━━━ RECORDED DATA ━━━

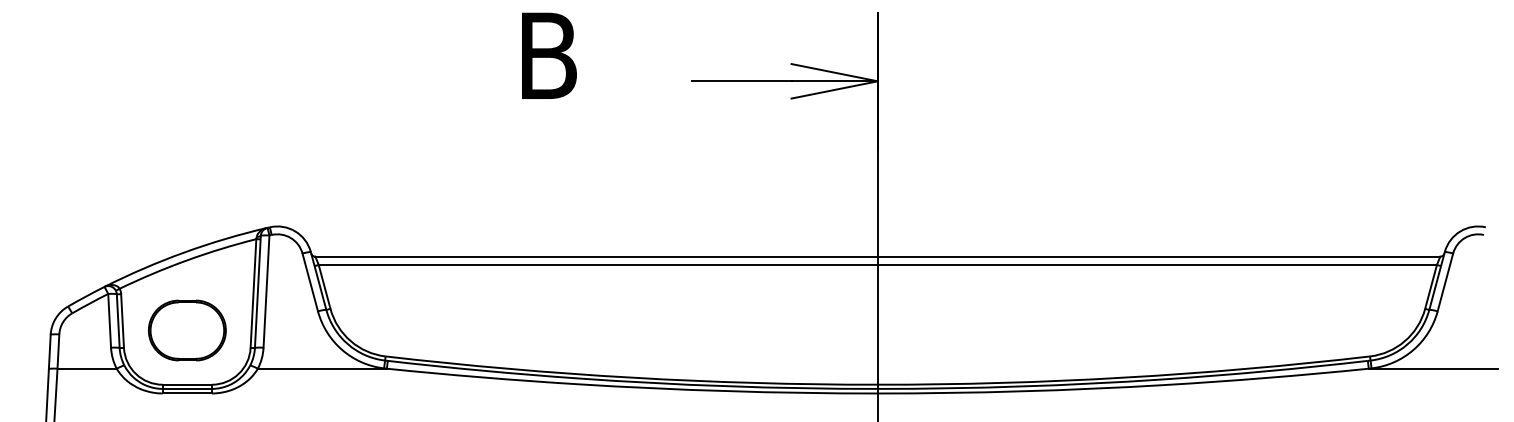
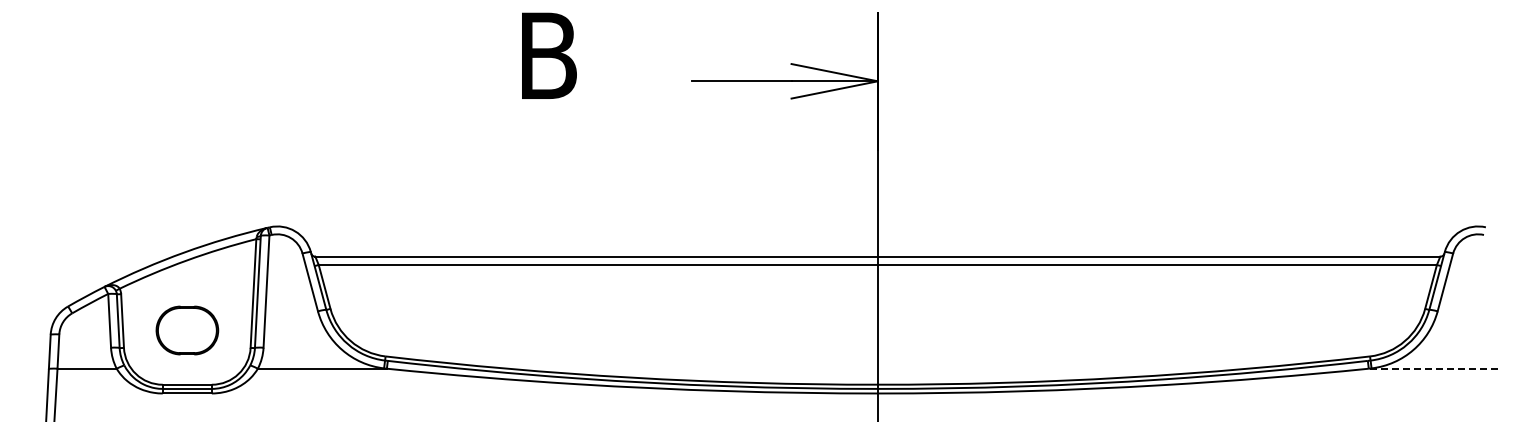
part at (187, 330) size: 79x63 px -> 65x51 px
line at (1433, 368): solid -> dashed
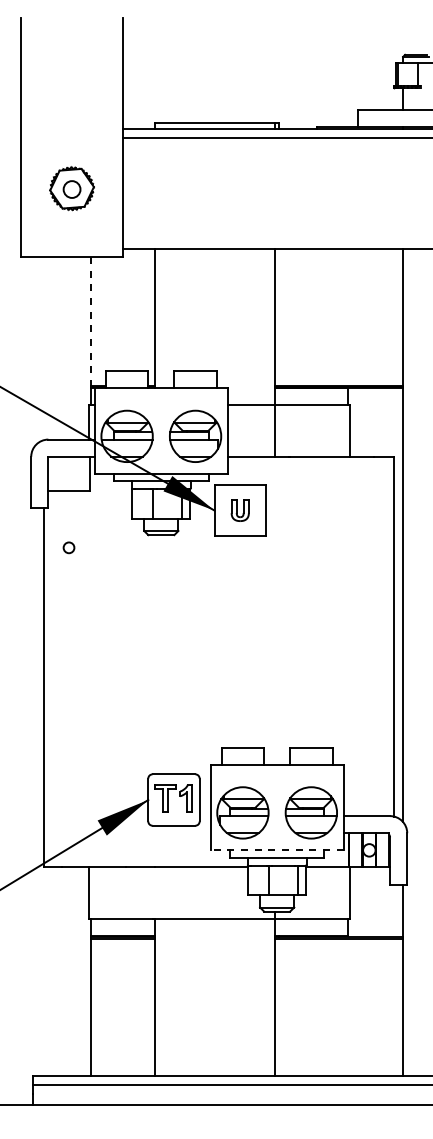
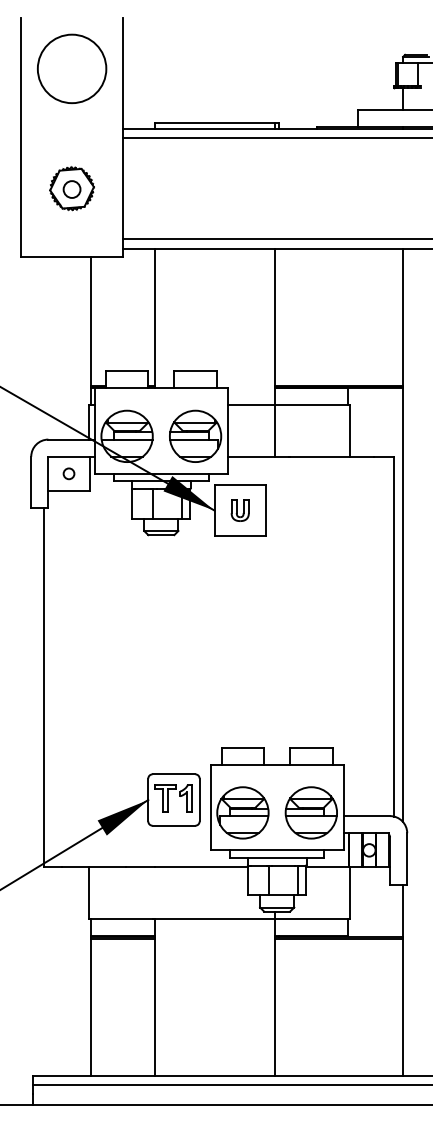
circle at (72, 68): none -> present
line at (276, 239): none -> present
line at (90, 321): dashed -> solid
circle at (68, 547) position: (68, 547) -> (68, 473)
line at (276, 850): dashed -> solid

━━━

*SHORT PROBLEM*.
Copy every line of the entries above word for word, omitting the pictures.

*ANSWER TO THIS TASK*.
part at (187, 330) size: 79x63 px -> 65x51 px
line at (1433, 368): solid -> dashed
circle at (72, 68): none -> present
line at (276, 239): none -> present
line at (90, 321): dashed -> solid
circle at (68, 547) position: (68, 547) -> (68, 473)
line at (276, 850): dashed -> solid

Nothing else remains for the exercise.